══ DATA FOR REVIEW ══

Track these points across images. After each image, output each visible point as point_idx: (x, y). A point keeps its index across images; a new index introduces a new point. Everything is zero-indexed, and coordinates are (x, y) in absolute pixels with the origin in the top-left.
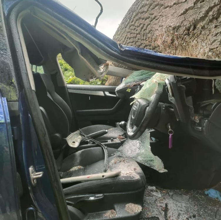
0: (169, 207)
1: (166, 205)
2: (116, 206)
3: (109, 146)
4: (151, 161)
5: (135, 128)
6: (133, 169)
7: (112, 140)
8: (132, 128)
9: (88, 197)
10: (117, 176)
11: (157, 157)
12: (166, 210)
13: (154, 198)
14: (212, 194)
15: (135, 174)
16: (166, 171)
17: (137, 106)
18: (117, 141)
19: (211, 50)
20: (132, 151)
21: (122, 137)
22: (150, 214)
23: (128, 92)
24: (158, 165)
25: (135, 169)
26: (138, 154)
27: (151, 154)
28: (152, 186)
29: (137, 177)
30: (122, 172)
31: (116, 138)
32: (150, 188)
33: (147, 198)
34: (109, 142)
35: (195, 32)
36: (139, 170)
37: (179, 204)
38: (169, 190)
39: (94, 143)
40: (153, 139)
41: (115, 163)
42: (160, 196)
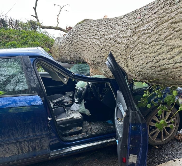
0: (92, 128)
1: (91, 127)
2: (73, 128)
3: (66, 106)
4: (85, 111)
5: (78, 99)
6: (78, 115)
7: (67, 103)
8: (77, 99)
9: (63, 126)
10: (73, 118)
11: (87, 110)
12: (91, 129)
13: (86, 125)
14: (109, 122)
15: (79, 117)
16: (91, 115)
17: (79, 90)
18: (69, 103)
19: (105, 72)
20: (77, 108)
21: (71, 101)
22: (85, 131)
23: (73, 81)
24: (88, 112)
25: (79, 115)
26: (79, 109)
27: (85, 109)
28: (85, 121)
29: (80, 118)
30: (74, 116)
31: (68, 102)
32: (85, 122)
33: (84, 126)
34: (66, 104)
35: (99, 65)
36: (80, 115)
37: (96, 127)
38: (92, 122)
39: (58, 105)
40: (86, 102)
41: (71, 113)
42: (89, 125)
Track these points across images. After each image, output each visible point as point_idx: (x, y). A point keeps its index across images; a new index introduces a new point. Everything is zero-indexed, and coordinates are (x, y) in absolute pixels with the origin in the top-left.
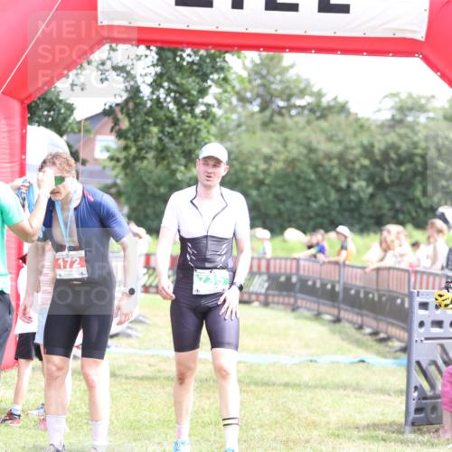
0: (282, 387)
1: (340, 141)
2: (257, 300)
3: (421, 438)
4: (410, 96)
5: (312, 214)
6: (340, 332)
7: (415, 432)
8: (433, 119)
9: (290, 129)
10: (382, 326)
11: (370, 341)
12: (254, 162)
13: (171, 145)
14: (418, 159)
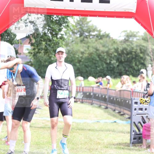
0: (88, 131)
1: (107, 47)
2: (79, 101)
3: (135, 148)
4: (131, 31)
5: (98, 72)
6: (108, 112)
7: (133, 146)
8: (138, 39)
9: (90, 43)
10: (122, 110)
11: (118, 115)
12: (78, 54)
13: (49, 48)
14: (133, 53)
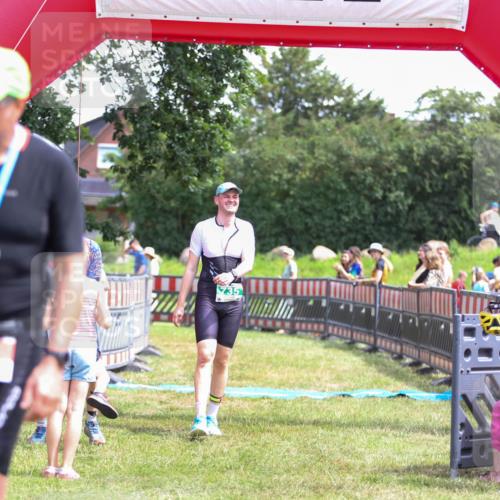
0: (310, 427)
1: (374, 146)
3: (469, 482)
4: (452, 93)
5: (344, 230)
6: (376, 363)
7: (462, 475)
8: (479, 119)
10: (424, 355)
11: (411, 372)
12: (276, 172)
13: (182, 153)
14: (463, 165)
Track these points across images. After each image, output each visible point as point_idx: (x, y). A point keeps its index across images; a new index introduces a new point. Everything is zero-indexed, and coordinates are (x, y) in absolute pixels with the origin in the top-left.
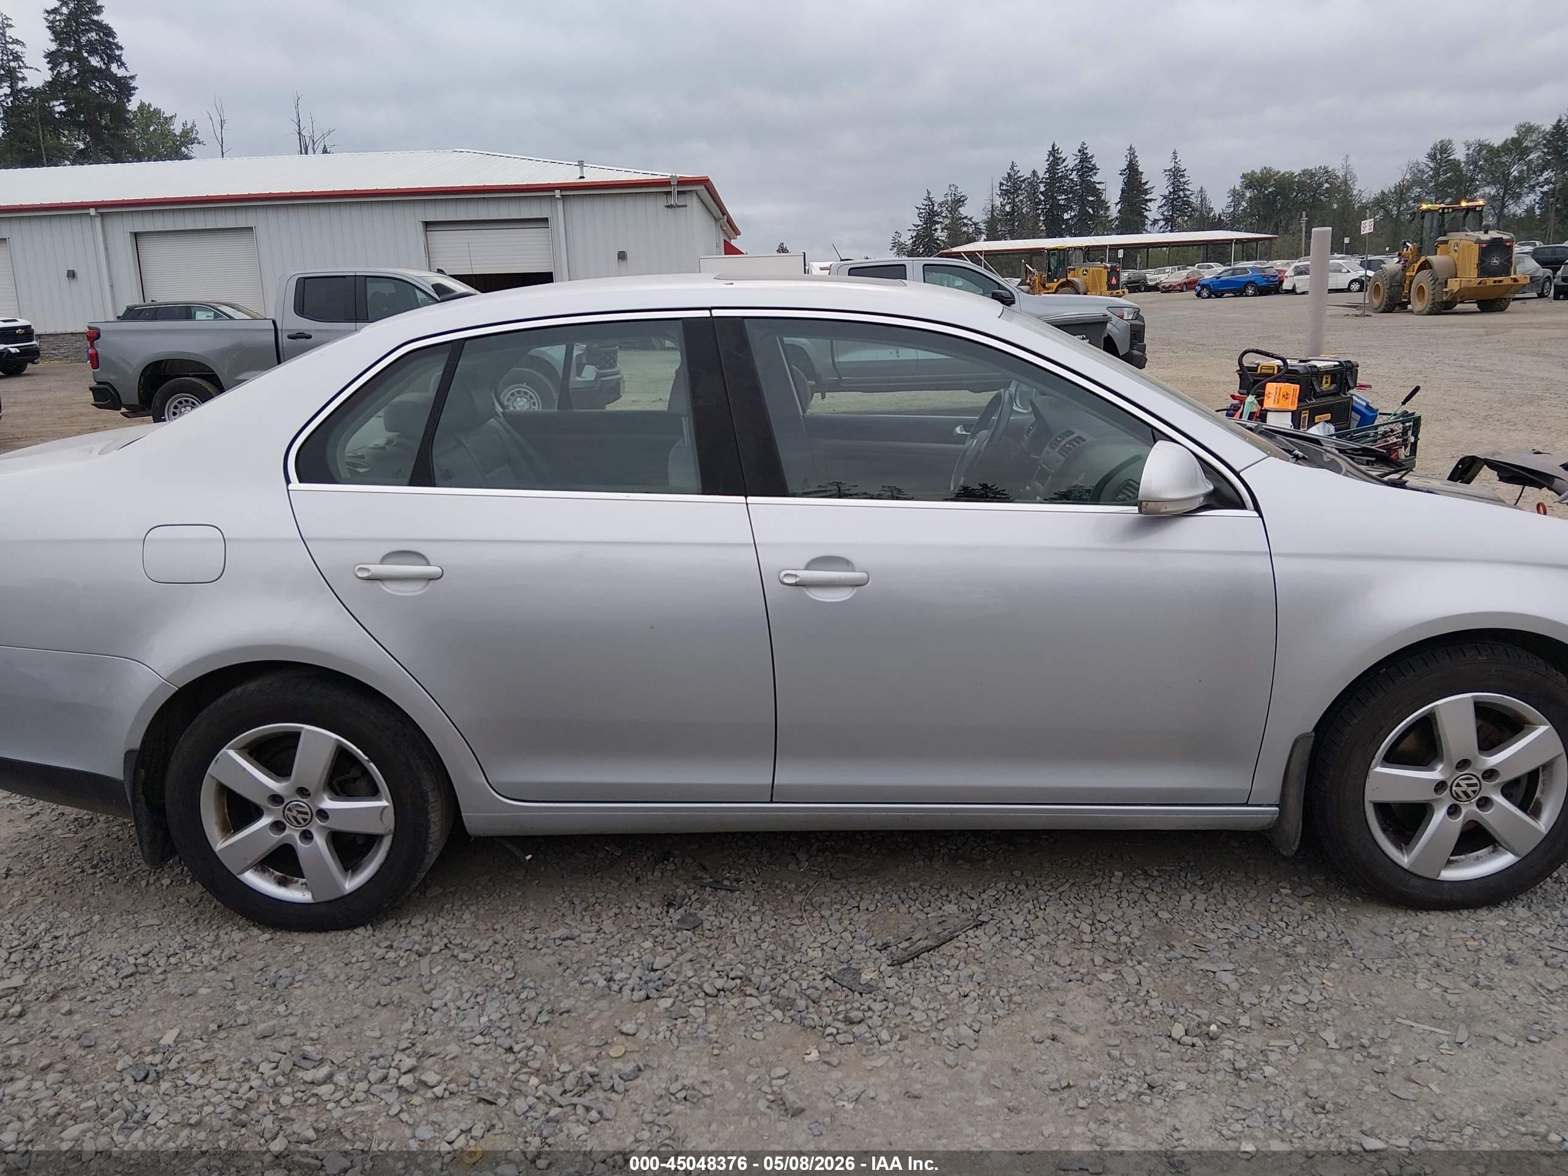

═══

WHAT NEEDS TO BE DONE: Your answer must be an exact copy of the records above, with every picture left out.

ANSWER BELOW:
Track these points across images. After each image, output each visible point as point_idx: (x, y). A point keeps its index across images; a new index introduces a new point. Everything is zero-indexed, and coordinates are (x, y) in absolute pixels with the origin in the top-left.
0: (169, 207)
1: (166, 205)
2: (116, 206)
3: (109, 146)
4: (151, 161)
5: (135, 128)
6: (133, 169)
7: (112, 140)
8: (132, 128)
9: (88, 197)
10: (117, 176)
11: (157, 157)
12: (166, 210)
13: (154, 198)
14: (212, 194)
15: (135, 174)
16: (166, 171)
17: (137, 106)
18: (117, 141)
19: (211, 50)
20: (132, 151)
21: (122, 137)
22: (150, 214)
23: (128, 92)
24: (158, 165)
25: (135, 169)
26: (138, 154)
27: (151, 154)
28: (152, 186)
29: (137, 177)
30: (122, 172)
31: (116, 138)
32: (150, 188)
33: (147, 198)
34: (109, 142)
35: (195, 32)
36: (139, 170)
37: (179, 204)
38: (169, 190)
39: (94, 143)
40: (153, 139)
41: (115, 163)
42: (160, 196)
0: (92, 128)
1: (91, 127)
2: (73, 128)
3: (66, 106)
4: (85, 111)
5: (78, 99)
6: (78, 115)
7: (67, 103)
8: (77, 99)
9: (63, 126)
10: (73, 118)
11: (87, 110)
12: (91, 129)
13: (86, 125)
14: (109, 122)
15: (79, 117)
16: (91, 115)
17: (79, 90)
18: (69, 103)
19: (105, 72)
20: (77, 108)
21: (71, 101)
22: (85, 131)
23: (73, 81)
24: (88, 112)
25: (79, 115)
26: (79, 109)
27: (85, 109)
28: (85, 121)
29: (80, 118)
30: (74, 116)
31: (68, 102)
32: (85, 122)
33: (84, 126)
34: (66, 104)
35: (99, 65)
36: (80, 115)
37: (96, 127)
38: (92, 122)
39: (58, 105)
40: (86, 102)
41: (71, 113)
42: (89, 125)
Track these points across images. After each image, output each visible point as point_idx: (x, y). A point keeps its index across images; a new index introduces a new point. Everything is zero-indexed, and coordinates are (x, y) in absolute pixels with the origin in the top-left.
0: (282, 387)
1: (340, 141)
2: (257, 300)
3: (421, 438)
4: (410, 96)
5: (312, 214)
6: (340, 332)
7: (415, 432)
8: (433, 119)
9: (290, 129)
10: (382, 326)
11: (370, 341)
12: (254, 162)
13: (171, 145)
14: (418, 159)
0: (88, 131)
1: (107, 47)
2: (79, 101)
3: (135, 148)
4: (131, 31)
5: (98, 72)
6: (108, 112)
7: (133, 146)
8: (138, 39)
9: (90, 43)
10: (122, 110)
11: (118, 115)
12: (78, 54)
13: (49, 48)
14: (133, 53)
0: (310, 427)
1: (374, 146)
3: (469, 482)
4: (452, 93)
5: (344, 230)
6: (376, 363)
7: (462, 475)
8: (479, 119)
10: (424, 355)
11: (411, 372)
12: (276, 172)
13: (182, 153)
14: (463, 165)
Track these points across images. After each image, output each visible point as point_idx: (x, y). A point keeps its index across images; a new index introduces a new point. Everything is zero-indexed, and coordinates are (x, y) in absolute pixels with the origin in the top-left.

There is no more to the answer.